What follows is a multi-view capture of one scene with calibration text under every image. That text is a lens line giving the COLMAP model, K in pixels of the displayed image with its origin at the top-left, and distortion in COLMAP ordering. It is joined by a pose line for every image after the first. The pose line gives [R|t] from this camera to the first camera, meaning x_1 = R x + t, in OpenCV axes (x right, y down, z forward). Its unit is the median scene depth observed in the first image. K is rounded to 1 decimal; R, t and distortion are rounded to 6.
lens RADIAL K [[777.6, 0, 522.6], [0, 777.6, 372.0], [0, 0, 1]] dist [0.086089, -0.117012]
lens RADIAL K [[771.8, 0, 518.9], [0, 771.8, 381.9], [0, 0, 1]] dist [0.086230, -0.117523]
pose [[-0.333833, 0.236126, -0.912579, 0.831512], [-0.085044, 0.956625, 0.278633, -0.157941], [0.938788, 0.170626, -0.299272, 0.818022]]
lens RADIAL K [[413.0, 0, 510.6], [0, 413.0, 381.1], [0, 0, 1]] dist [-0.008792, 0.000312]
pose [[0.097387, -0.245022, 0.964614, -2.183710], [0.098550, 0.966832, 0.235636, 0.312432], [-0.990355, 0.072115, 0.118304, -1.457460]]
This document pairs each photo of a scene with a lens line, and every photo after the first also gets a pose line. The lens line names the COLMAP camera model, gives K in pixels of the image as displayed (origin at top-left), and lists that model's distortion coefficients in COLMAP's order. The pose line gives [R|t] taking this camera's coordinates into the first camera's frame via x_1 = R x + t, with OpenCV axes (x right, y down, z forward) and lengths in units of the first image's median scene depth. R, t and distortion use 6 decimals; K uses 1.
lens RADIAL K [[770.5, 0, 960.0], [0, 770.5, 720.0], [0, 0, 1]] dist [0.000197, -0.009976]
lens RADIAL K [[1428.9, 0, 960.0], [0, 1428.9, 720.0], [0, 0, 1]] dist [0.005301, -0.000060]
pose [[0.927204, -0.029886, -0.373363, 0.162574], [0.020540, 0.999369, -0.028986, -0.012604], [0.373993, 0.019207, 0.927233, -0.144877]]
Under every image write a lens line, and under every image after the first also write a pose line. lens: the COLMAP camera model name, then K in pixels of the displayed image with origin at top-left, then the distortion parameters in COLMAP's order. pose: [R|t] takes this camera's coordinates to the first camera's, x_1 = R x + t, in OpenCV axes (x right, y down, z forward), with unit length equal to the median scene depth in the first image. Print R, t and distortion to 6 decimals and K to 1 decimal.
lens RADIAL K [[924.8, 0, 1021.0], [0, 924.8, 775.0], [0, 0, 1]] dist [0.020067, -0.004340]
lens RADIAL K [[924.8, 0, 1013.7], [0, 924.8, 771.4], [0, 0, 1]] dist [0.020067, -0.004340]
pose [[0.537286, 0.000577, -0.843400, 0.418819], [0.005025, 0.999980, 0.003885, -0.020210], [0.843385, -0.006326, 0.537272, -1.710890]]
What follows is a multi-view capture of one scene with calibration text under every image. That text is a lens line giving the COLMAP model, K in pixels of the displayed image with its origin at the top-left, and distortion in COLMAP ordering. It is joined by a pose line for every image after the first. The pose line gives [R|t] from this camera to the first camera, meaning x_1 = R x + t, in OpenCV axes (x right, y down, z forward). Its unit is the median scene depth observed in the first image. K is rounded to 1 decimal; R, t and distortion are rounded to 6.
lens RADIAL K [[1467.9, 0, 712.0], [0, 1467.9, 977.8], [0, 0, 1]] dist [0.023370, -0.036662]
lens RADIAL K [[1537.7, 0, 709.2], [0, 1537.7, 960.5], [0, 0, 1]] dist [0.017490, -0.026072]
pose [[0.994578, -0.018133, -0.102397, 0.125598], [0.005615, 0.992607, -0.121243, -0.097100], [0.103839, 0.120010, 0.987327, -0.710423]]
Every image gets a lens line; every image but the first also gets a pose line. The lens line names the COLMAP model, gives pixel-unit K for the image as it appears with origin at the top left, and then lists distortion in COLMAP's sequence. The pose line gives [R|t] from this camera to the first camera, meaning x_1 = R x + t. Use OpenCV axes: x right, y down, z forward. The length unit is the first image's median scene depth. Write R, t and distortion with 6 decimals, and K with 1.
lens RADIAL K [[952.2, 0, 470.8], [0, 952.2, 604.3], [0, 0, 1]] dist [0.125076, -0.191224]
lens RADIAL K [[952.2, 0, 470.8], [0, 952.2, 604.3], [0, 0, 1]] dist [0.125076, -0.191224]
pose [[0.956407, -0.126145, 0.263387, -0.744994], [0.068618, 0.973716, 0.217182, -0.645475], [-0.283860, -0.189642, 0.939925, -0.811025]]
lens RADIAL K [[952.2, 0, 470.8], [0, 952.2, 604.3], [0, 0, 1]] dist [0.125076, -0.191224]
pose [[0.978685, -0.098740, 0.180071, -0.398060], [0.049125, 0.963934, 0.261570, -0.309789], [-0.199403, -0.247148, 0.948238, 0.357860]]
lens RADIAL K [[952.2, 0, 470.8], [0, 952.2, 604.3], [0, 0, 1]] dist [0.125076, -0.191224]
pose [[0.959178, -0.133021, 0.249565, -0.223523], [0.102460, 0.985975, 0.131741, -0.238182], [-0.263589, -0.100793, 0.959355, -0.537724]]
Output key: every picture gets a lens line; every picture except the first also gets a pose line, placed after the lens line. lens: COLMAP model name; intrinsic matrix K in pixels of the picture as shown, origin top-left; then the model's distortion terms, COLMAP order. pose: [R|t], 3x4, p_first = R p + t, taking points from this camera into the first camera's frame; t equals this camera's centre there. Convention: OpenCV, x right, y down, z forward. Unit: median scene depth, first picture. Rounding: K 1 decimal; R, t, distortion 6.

WORK TO COMPLETE:
Rewrite all of the entries above, switching "top-left" to "upper-left" wherever it appears and leaving everything else unchanged.

ANSWER FOR THE TASK:
What follows is a multi-view capture of one scene with calibration text under every image. That text is a lens line giving the COLMAP model, K in pixels of the displayed image with its origin at the upper-left, and distortion in COLMAP ordering. It is joined by a pose line for every image after the first. The pose line gives [R|t] from this camera to the first camera, meaning x_1 = R x + t, in OpenCV axes (x right, y down, z forward). Its unit is the median scene depth observed in the first image. K is rounded to 1 decimal; R, t and distortion are rounded to 6.
lens RADIAL K [[777.6, 0, 522.6], [0, 777.6, 372.0], [0, 0, 1]] dist [0.086089, -0.117012]
lens RADIAL K [[771.8, 0, 518.9], [0, 771.8, 381.9], [0, 0, 1]] dist [0.086230, -0.117523]
pose [[-0.333833, 0.236126, -0.912579, 0.831512], [-0.085044, 0.956625, 0.278633, -0.157941], [0.938788, 0.170626, -0.299272, 0.818022]]
lens RADIAL K [[413.0, 0, 510.6], [0, 413.0, 381.1], [0, 0, 1]] dist [-0.008792, 0.000312]
pose [[0.097387, -0.245022, 0.964614, -2.183710], [0.098550, 0.966832, 0.235636, 0.312432], [-0.990355, 0.072115, 0.118304, -1.457460]]
This document pairs each photo of a scene with a lens line, and every photo after the first also gets a pose line. The lens line names the COLMAP camera model, gives K in pixels of the image as displayed (origin at upper-left), and lists that model's distortion coefficients in COLMAP's order. The pose line gives [R|t] taking this camera's coordinates into the first camera's frame via x_1 = R x + t, with OpenCV axes (x right, y down, z forward) and lengths in units of the first image's median scene depth. R, t and distortion use 6 decimals; K uses 1.
lens RADIAL K [[770.5, 0, 960.0], [0, 770.5, 720.0], [0, 0, 1]] dist [0.000197, -0.009976]
lens RADIAL K [[1428.9, 0, 960.0], [0, 1428.9, 720.0], [0, 0, 1]] dist [0.005301, -0.000060]
pose [[0.927204, -0.029886, -0.373363, 0.162574], [0.020540, 0.999369, -0.028986, -0.012604], [0.373993, 0.019207, 0.927233, -0.144877]]
Under every image write a lens line, and under every image after the first also write a pose line. lens: the COLMAP camera model name, then K in pixels of the displayed image with origin at upper-left, then the distortion parameters in COLMAP's order. pose: [R|t] takes this camera's coordinates to the first camera's, x_1 = R x + t, in OpenCV axes (x right, y down, z forward), with unit length equal to the median scene depth in the first image. Print R, t and distortion to 6 decimals and K to 1 decimal.
lens RADIAL K [[924.8, 0, 1021.0], [0, 924.8, 775.0], [0, 0, 1]] dist [0.020067, -0.004340]
lens RADIAL K [[924.8, 0, 1013.7], [0, 924.8, 771.4], [0, 0, 1]] dist [0.020067, -0.004340]
pose [[0.537286, 0.000577, -0.843400, 0.418819], [0.005025, 0.999980, 0.003885, -0.020210], [0.843385, -0.006326, 0.537272, -1.710890]]
What follows is a multi-view capture of one scene with calibration text under every image. That text is a lens line giving the COLMAP model, K in pixels of the displayed image with its origin at the upper-left, and distortion in COLMAP ordering. It is joined by a pose line for every image after the first. The pose line gives [R|t] from this camera to the first camera, meaning x_1 = R x + t, in OpenCV axes (x right, y down, z forward). Its unit is the median scene depth observed in the first image. K is rounded to 1 decimal; R, t and distortion are rounded to 6.
lens RADIAL K [[1467.9, 0, 712.0], [0, 1467.9, 977.8], [0, 0, 1]] dist [0.023370, -0.036662]
lens RADIAL K [[1537.7, 0, 709.2], [0, 1537.7, 960.5], [0, 0, 1]] dist [0.017490, -0.026072]
pose [[0.994578, -0.018133, -0.102397, 0.125598], [0.005615, 0.992607, -0.121243, -0.097100], [0.103839, 0.120010, 0.987327, -0.710423]]
Every image gets a lens line; every image but the first also gets a pose line. The lens line names the COLMAP model, gives pixel-unit K for the image as it appears with origin at the top left, and then lists distortion in COLMAP's sequence. The pose line gives [R|t] from this camera to the first camera, meaning x_1 = R x + t. Use OpenCV axes: x right, y down, z forward. The length unit is the first image's median scene depth. Write R, t and distortion with 6 decimals, and K with 1.
lens RADIAL K [[952.2, 0, 470.8], [0, 952.2, 604.3], [0, 0, 1]] dist [0.125076, -0.191224]
lens RADIAL K [[952.2, 0, 470.8], [0, 952.2, 604.3], [0, 0, 1]] dist [0.125076, -0.191224]
pose [[0.956407, -0.126145, 0.263387, -0.744994], [0.068618, 0.973716, 0.217182, -0.645475], [-0.283860, -0.189642, 0.939925, -0.811025]]
lens RADIAL K [[952.2, 0, 470.8], [0, 952.2, 604.3], [0, 0, 1]] dist [0.125076, -0.191224]
pose [[0.978685, -0.098740, 0.180071, -0.398060], [0.049125, 0.963934, 0.261570, -0.309789], [-0.199403, -0.247148, 0.948238, 0.357860]]
lens RADIAL K [[952.2, 0, 470.8], [0, 952.2, 604.3], [0, 0, 1]] dist [0.125076, -0.191224]
pose [[0.959178, -0.133021, 0.249565, -0.223523], [0.102460, 0.985975, 0.131741, -0.238182], [-0.263589, -0.100793, 0.959355, -0.537724]]
Output key: every picture gets a lens line; every picture except the first also gets a pose line, placed after the lens line. lens: COLMAP model name; intrinsic matrix K in pixels of the picture as shown, origin upper-left; then the model's distortion terms, COLMAP order. pose: [R|t], 3x4, p_first = R p + t, taking points from this camera into the first camera's frame; t equals this camera's centre there. Convention: OpenCV, x right, y down, z forward. Unit: median scene depth, first picture. Rounding: K 1 decimal; R, t, distortion 6.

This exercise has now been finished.